In many commercial contracts and credit agreements concluded with and between companies, the LIBOR interest rate was used as the reference interest rate.
Now that this LIBOR reference rate is no longer published, this may have consequences for these existing contracts. Contracts that refer to or are based on IBOR will have to be adjusted to an alternative interest rate benchmark and/or be provided with a robust fallback provision.
For existing LIBOR-referenced contracts, financial regulators have recommended that a new reference rate be agreed in a timely manner. Although many organisations have worked hard in recent years to ensure that their contracts are ready for the transition away from LIBOR, there will still be many contracts that refer to LIBOR and continue beyond 2022.
With LIBOR gone, such reference clauses will essentially be an empty shell. This will inevitably lead to disputes about the application of a (new) reference interest rate.
More recent contracts foresaw the disappearance of LIBOR and implemented a so-called 'back-up' reference rate via a fallback clause. A fallback clause is a clause in a contract that determines which interest rate parties should use in case the originally agreed reference rate (such as EURIBOR or LIBOR) is not available. This back-up will then become the relevant reference interest rate from 1 January 2022. Remember that such fallback provisions are subject to regulation through the EU Benchmark Regulation.
Worldwide, the LIBOR reference rate will be replaced by risk-free reference rates (RFRs - "Risk-free Interest Rate"). An RFR is a theoretical return on an investment with no risk of financial loss.
In the sterling markets, the preferred reference rate is the Sterling Overnight Index Average (SONIA). SONIA is based on actual transactions and also reflects the average of the interest rates banks pay to borrow sterling overnight from other financial institutions and other institutional investors. SONIA operates in a fundamentally different way from LIBOR. SONIA is a "looking back" interest rate, whereas LIBOR is an "estimating" interest rate. With LIBOR, the interest rate payable is known for the future period starting on the day it is published. With SONIA, the interest payable is known only at the end of the period.
A similar SOFR reference rate has been developed for the US dollar. The European Central Bank has also developed a risk-free reference rate. The so-called €STR (or Euro Short Term Rate) reflects the rate for euro loans between banks in the euro zone.
The development of the €STR currently remains in the shadow of the existing EURIBOR reference rate. Unlike LIBOR, EURIBOR will continue to be published by the ECB as a reference rate. Credits in euro are therefore less impacted.

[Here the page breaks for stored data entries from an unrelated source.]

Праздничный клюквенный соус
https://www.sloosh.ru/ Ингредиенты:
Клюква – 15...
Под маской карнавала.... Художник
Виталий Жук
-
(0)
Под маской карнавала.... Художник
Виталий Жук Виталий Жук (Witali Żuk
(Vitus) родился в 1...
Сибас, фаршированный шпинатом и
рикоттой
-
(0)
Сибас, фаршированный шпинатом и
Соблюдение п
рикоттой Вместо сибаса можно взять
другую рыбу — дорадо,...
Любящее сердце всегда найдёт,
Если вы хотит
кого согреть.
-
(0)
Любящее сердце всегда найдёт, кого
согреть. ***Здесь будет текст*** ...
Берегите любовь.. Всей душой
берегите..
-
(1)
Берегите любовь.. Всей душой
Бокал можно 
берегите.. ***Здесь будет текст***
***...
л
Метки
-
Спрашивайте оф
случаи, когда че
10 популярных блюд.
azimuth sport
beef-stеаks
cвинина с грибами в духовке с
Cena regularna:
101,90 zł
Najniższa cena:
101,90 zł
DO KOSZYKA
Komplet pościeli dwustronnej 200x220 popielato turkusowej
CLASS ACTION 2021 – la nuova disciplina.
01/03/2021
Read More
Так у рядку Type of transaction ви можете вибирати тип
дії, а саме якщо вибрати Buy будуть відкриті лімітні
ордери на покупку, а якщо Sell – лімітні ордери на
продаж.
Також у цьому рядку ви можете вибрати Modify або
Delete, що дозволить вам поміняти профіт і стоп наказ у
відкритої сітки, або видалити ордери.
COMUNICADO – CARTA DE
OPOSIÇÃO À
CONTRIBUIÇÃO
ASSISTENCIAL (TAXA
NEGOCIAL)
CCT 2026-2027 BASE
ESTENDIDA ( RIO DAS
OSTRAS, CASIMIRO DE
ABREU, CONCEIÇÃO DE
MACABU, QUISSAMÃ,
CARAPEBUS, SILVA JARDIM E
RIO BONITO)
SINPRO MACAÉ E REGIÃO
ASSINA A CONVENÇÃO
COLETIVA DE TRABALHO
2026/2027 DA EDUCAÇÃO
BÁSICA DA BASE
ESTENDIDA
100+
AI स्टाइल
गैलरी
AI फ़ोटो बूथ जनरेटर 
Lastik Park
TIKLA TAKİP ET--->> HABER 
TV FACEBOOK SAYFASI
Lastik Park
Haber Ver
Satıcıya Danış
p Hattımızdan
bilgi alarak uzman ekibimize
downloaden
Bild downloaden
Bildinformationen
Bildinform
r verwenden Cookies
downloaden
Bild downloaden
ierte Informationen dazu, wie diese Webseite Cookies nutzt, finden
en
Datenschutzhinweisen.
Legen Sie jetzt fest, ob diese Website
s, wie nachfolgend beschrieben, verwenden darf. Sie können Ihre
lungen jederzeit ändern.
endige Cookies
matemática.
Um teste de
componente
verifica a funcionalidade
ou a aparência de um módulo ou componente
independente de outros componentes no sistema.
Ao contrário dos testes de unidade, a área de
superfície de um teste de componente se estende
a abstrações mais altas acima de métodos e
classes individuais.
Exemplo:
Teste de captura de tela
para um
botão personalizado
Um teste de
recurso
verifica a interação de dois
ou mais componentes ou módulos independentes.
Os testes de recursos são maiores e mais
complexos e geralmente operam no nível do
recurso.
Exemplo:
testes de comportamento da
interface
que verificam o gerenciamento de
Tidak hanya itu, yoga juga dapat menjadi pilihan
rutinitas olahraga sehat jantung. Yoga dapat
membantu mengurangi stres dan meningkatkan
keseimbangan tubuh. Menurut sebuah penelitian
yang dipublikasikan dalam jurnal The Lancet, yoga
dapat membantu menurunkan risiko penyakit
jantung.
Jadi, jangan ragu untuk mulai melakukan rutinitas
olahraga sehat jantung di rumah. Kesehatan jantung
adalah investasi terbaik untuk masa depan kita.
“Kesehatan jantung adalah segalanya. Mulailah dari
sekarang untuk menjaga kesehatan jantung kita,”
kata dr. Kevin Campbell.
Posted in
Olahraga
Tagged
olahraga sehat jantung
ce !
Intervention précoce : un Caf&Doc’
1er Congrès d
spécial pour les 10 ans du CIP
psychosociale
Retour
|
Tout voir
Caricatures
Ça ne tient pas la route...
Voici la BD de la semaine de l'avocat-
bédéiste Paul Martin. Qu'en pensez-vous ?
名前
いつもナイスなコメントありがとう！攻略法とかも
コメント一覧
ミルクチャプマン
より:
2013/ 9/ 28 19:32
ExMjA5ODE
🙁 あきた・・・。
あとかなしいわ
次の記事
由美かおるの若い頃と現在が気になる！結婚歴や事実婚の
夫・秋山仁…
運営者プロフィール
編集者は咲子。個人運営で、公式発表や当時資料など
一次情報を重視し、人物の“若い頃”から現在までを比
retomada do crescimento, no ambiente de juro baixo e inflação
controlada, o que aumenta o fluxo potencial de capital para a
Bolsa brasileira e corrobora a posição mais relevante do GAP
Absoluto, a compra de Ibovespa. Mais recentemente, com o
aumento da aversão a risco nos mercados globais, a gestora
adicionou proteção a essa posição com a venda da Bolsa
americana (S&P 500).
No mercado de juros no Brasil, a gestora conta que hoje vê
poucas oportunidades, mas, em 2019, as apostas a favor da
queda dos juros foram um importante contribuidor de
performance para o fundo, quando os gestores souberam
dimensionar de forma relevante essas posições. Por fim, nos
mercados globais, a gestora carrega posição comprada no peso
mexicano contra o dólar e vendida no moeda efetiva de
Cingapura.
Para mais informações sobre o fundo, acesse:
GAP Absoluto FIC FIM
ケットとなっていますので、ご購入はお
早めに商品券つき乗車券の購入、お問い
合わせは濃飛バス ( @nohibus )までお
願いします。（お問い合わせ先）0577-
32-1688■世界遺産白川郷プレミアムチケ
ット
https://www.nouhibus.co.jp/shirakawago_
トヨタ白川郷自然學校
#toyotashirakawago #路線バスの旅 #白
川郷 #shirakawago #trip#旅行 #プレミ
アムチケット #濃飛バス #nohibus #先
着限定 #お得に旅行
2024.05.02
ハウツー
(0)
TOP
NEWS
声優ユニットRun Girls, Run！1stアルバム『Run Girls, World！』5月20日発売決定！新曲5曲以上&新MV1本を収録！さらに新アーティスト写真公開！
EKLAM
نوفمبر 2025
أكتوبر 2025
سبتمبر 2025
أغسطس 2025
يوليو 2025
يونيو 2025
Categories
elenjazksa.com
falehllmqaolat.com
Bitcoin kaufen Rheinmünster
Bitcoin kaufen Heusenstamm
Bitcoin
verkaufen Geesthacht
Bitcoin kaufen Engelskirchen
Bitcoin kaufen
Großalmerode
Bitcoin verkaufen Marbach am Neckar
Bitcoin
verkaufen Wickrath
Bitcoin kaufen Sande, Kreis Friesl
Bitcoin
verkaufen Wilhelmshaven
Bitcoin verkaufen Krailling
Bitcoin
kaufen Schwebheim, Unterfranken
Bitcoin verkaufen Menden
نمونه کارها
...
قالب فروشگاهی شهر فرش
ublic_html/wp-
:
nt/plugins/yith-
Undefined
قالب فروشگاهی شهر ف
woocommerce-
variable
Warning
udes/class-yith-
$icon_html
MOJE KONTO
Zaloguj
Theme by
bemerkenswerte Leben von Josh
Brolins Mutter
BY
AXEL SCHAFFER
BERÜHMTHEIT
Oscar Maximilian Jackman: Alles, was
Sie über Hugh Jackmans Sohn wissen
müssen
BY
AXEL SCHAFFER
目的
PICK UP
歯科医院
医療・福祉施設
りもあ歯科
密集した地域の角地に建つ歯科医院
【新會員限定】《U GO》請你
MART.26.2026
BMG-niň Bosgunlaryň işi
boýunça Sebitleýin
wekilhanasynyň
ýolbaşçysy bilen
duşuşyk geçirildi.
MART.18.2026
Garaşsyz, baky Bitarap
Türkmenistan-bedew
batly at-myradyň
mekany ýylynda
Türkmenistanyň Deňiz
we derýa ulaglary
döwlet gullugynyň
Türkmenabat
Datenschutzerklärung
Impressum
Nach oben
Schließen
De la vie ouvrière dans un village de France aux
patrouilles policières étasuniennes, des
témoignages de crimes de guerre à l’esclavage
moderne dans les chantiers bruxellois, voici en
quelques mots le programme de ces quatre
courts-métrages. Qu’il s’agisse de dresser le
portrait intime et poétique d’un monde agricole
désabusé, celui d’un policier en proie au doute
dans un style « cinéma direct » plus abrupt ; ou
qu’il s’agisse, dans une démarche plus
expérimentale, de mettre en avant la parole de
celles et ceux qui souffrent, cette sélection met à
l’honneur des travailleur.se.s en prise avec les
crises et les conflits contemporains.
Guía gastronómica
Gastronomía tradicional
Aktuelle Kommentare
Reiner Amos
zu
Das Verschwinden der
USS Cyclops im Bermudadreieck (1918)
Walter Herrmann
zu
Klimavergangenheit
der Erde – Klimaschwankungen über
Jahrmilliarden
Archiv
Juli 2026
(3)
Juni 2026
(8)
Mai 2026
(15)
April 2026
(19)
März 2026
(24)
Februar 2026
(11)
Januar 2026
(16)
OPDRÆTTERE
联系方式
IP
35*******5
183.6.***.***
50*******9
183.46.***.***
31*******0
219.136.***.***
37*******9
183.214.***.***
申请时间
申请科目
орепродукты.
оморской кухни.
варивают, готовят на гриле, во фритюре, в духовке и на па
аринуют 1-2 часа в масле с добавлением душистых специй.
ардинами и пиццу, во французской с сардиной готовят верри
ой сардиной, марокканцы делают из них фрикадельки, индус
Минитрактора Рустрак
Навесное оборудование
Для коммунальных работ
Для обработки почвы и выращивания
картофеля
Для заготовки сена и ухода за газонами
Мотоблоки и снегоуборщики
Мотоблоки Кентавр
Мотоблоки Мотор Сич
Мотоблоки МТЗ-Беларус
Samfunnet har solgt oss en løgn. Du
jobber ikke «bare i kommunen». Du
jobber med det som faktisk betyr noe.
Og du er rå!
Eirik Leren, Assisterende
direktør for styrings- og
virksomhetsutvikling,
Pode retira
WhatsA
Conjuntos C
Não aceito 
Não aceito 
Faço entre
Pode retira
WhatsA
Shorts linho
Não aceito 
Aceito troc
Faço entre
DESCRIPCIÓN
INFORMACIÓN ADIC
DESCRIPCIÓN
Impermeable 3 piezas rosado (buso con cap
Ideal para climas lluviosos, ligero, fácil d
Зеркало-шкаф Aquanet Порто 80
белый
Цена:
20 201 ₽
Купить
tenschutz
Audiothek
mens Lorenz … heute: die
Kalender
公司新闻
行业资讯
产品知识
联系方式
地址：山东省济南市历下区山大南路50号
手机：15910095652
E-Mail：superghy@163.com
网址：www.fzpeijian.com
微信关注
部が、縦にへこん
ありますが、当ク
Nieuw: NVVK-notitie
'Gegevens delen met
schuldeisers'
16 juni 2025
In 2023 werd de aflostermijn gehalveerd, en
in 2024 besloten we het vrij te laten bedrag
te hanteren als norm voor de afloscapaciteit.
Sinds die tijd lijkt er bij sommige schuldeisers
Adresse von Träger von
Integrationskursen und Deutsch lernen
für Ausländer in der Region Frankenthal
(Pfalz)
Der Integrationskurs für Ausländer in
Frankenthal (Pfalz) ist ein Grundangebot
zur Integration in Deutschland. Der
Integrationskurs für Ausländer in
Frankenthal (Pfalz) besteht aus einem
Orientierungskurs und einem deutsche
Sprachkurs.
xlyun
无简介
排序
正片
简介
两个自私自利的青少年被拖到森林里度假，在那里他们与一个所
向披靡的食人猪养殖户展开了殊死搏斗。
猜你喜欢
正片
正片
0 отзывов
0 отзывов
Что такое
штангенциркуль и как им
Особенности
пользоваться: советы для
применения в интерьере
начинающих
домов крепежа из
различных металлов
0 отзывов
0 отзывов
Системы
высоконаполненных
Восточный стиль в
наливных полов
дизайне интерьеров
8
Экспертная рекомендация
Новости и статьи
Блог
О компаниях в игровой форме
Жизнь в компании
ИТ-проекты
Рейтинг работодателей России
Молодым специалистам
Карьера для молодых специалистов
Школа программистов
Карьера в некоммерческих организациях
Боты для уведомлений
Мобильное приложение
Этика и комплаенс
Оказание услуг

The trend away from IBOR to RFR reference interest rates continues. We therefore advise companies to include a 'fallback provision' in their credit agreements denominated in euros or in their (international) commercial contracts that refer to an IBOR reference rate. Based on such fallback provision, EURIBOR will in due course be replaced by €STR if the publication of EURIBOR were to cease in the future.